Repeat the listing exactly. The images do not belong in the copy.

*** Opening SUPPLIED RECORDS ***

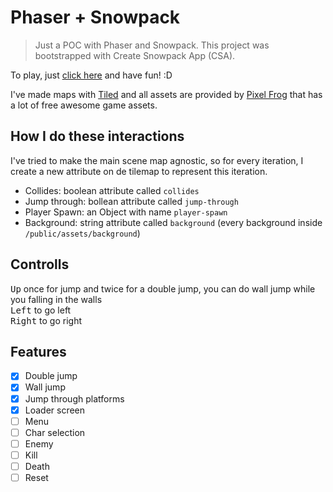 # Phaser + Snowpack

> Just a POC with Phaser and Snowpack. This project was bootstrapped with Create Snowpack App (CSA).

To play, just [click here](https://phaser-snowpack.now.sh/) and have fun! :D

I've made maps with [Tiled](https://www.mapeditor.org/) and all assets are provided by [Pixel Frog](https://pixel-frog.itch.io/) that has a lot of free awesome game assets.

## How I do these interactions

I've tried to make the main scene map agnostic, so for every iteration, I create a new attribute on de tilemap to represent this iteration.

- Collides: boolean attribute called `collides`
- Jump through: bollean attribute called `jump-through`
- Player Spawn: an Object with name `player-spawn`
- Background: string attribute called `background` (every background inside `/public/assets/background`)

## Controlls

<kbd>Up</kbd> once for jump and twice for a double jump, you can do wall jump while you falling in the walls<br/>
<kbd>Left</kbd> to go left<br/>
<kbd>Right</kbd> to go right

## Features

- [X] Double jump
- [X] Wall jump
- [X] Jump through platforms
- [X] Loader screen
- [ ] Menu
- [ ] Char selection
- [ ] Enemy
- [ ] Kill
- [ ] Death
- [ ] Reset

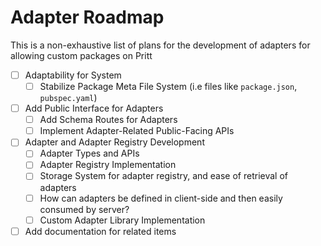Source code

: # Adapter Roadmap

This is a non-exhaustive list of plans for the development of adapters for allowing custom packages on Pritt

- [ ] Adaptability for System
  - [ ] Stabilize Package Meta File System (i.e files like `package.json`, `pubspec.yaml`)
- [ ] Add Public Interface for Adapters
  - [ ] Add Schema Routes for Adapters
  - [ ] Implement Adapter-Related Public-Facing APIs
- [ ] Adapter and Adapter Registry Development
  - [ ] Adapter Types and APIs
  - [ ] Adapter Registry Implementation
  - [ ] Storage System for adapter registry, and ease of retrieval of adapters
  - [ ] How can adapters be defined in client-side and then easily consumed by server?
  - [ ] Custom Adapter Library Implementation
- [ ] Add documentation for related items
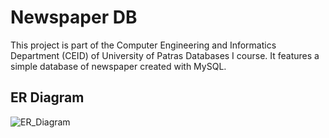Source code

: # Newspaper DB
 This project is part of the Computer Engineering and Informatics Department (CEID) of University of Patras Databases I course. It features a simple database of newspaper created with MySQL.

## ER Diagram
![ER_Diagram](https://www.linkpicture.com/q/ER_1.png)
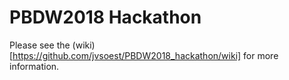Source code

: # PBDW2018 Hackathon

Please see the (wiki)[https://github.com/jvsoest/PBDW2018_hackathon/wiki] for more information.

*** Closing SUPPLIED RECORDS ***

• [RESPONSE]:
 # Phaser + Snowpack

> Just a POC with Phaser and Snowpack. This project was bootstrapped with Create Snowpack App (CSA).

To play, just [click here](https://phaser-snowpack.now.sh/) and have fun! :D

I've made maps with [Tiled](https://www.mapeditor.org/) and all assets are provided by [Pixel Frog](https://pixel-frog.itch.io/) that has a lot of free awesome game assets.

## How I do these interactions

I've tried to make the main scene map agnostic, so for every iteration, I create a new attribute on de tilemap to represent this iteration.

- Collides: boolean attribute called `collides`
- Jump through: bollean attribute called `jump-through`
- Player Spawn: an Object with name `player-spawn`
- Background: string attribute called `background` (every background inside `/public/assets/background`)

## Controlls

<kbd>Up</kbd> once for jump and twice for a double jump, you can do wall jump while you falling in the walls<br/>
<kbd>Left</kbd> to go left<br/>
<kbd>Right</kbd> to go right

## Features

- [X] Double jump
- [X] Wall jump
- [X] Jump through platforms
- [X] Loader screen
- [ ] Menu
- [ ] Char selection
- [ ] Enemy
- [ ] Kill
- [ ] Death
- [ ] Reset

Source code

: # Adapter Roadmap

This is a non-exhaustive list of plans for the development of adapters for allowing custom packages on Pritt

- [ ] Adaptability for System
  - [ ] Stabilize Package Meta File System (i.e files like `package.json`, `pubspec.yaml`)
- [ ] Add Public Interface for Adapters
  - [ ] Add Schema Routes for Adapters
  - [ ] Implement Adapter-Related Public-Facing APIs
- [ ] Adapter and Adapter Registry Development
  - [ ] Adapter Types and APIs
  - [ ] Adapter Registry Implementation
  - [ ] Storage System for adapter registry, and ease of retrieval of adapters
  - [ ] How can adapters be defined in client-side and then easily consumed by server?
  - [ ] Custom Adapter Library Implementation
- [ ] Add documentation for related items
Source code

: # Newspaper DB
 This project is part of the Computer Engineering and Informatics Department (CEID) of University of Patras Databases I course. It features a simple database of newspaper created with MySQL.

## ER Diagram
![ER_Diagram](https://www.linkpicture.com/q/ER_1.png)
Source code

: # PBDW2018 Hackathon

Please see the (wiki)[https://github.com/jvsoest/PBDW2018_hackathon/wiki] for more information.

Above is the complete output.